Ask a parent volunteer or classroom parent to snap photos of the kids and then print images for students to take home at the end of the day.
Before class cut strips of paper and write random nouns on the slips. For example, you could write things such as snow, plants, the bus driver, the zoo or a book, on the papers. Then place them all in a bowl and have the students each draw a slip out of the bowl. Then ask the children to write a paragraph about why they are thankful for that person, place or thing. This exercise is a good way to help students think about gratitude and a good way to practice their writing skills from third through fifth grade.
Feast of Food
Whatever you serve, go around the room and give each child an opportunity to share something he or she is thankful for. This really emphasizes the true spirit of this holiday.

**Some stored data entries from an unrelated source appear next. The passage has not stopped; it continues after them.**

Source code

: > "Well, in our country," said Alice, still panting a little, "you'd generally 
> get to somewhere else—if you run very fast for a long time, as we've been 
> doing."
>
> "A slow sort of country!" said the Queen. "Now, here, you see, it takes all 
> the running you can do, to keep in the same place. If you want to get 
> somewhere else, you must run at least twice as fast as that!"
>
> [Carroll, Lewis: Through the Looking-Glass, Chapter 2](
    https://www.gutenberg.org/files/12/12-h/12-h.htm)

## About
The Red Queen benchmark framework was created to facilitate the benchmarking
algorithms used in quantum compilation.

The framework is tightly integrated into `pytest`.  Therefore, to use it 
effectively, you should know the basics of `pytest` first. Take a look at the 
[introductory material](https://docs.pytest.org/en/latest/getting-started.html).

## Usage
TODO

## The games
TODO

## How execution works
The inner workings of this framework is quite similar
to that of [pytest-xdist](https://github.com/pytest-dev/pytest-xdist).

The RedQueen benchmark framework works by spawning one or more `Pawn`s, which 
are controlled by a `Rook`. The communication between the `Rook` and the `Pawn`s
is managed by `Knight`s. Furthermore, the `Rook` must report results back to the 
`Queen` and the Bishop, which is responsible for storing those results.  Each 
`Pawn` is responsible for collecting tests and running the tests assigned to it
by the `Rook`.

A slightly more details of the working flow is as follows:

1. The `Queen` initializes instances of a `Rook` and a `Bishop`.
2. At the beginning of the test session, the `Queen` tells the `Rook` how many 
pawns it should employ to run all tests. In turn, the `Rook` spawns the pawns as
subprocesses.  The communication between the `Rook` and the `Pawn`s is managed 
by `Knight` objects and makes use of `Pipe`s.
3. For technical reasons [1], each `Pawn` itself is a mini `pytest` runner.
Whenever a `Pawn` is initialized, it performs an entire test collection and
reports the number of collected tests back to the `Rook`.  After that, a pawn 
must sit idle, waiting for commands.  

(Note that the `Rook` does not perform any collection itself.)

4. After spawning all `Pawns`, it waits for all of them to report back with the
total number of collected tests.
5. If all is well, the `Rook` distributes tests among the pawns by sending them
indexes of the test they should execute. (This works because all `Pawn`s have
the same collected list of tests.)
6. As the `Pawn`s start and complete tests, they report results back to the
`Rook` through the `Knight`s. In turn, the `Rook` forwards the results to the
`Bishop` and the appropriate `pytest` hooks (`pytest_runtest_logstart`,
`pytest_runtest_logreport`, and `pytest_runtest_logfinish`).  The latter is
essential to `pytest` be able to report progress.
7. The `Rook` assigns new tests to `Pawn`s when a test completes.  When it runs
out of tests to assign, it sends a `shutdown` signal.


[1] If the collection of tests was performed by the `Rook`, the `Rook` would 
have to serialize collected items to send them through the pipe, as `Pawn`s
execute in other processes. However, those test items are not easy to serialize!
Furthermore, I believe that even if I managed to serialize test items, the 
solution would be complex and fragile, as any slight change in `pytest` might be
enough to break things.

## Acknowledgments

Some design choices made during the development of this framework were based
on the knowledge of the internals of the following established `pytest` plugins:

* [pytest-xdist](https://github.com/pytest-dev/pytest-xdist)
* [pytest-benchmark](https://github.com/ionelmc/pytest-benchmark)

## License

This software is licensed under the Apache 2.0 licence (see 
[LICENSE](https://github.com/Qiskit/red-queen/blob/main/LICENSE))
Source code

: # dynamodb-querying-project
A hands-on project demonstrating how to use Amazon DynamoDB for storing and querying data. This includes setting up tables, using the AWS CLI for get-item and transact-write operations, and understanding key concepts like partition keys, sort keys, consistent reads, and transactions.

The party food can be as simple as Thanksgiving or fall-themed cookies and juice. This is great for lower age levels who may be pickier about their food than older students. However, if the upper grades need to fit more school work into the day, leaving less time for the party, snacks after their regular lunch hour would work for them, too.
Parents can supply a mini Thanksgiving dinner using sliced turkey lunch meat, corn, potatoes, cranberry sauce, and pumpkin pie. Older students, around fourth or fifth grade, might be able to participate in making some Thanksgiving cooking activities that result in dishes or sides that can be served at the mini meal.
Holiday Movie Themed Food
Another fun idea would be to show the children the Peanuts special A Charlie Brown Thanksgiving, and then recreate Snoopy's dinner of popcorn, buttered toast, pretzel sticks, and jelly beans.
Planning Tips for the Thanksgiving Party
The class Thanksgiving party is usually planned by the teacher and at least one room parent who helps coordinate everything.
- About two weeks ahead of the party, the teacher and the room parent should discuss the party and decide how long it's going to last and which activities and treats will be offered to the students.
- No less than one week ahead of the party, it's time for the room parent to contact other parents from the class to ask if they can donate specific items for the party.
- Parents need to know exactly how many of each item is needed so there are no shortages and no child is left out.
- The room parent should also line up one or two more parents to attend the party and help out as needed.
Since this holiday also provides an excellent opportunity for the children to learn a little about their country's history, the morning of party day could be devoted to learning, and then the party could take place later in the afternoon.
Keep Things Simple
You could certainly hold an elaborate Thanksgiving party if you have enough parent help to pull it off, but it's really not necessary. At this age, 1st graders are easily entertained, and their party should include some free time for them to socialize with each other. You want to strike a nice balance between free time and just enough supervised activities to keep the party in hand and fun for everyone.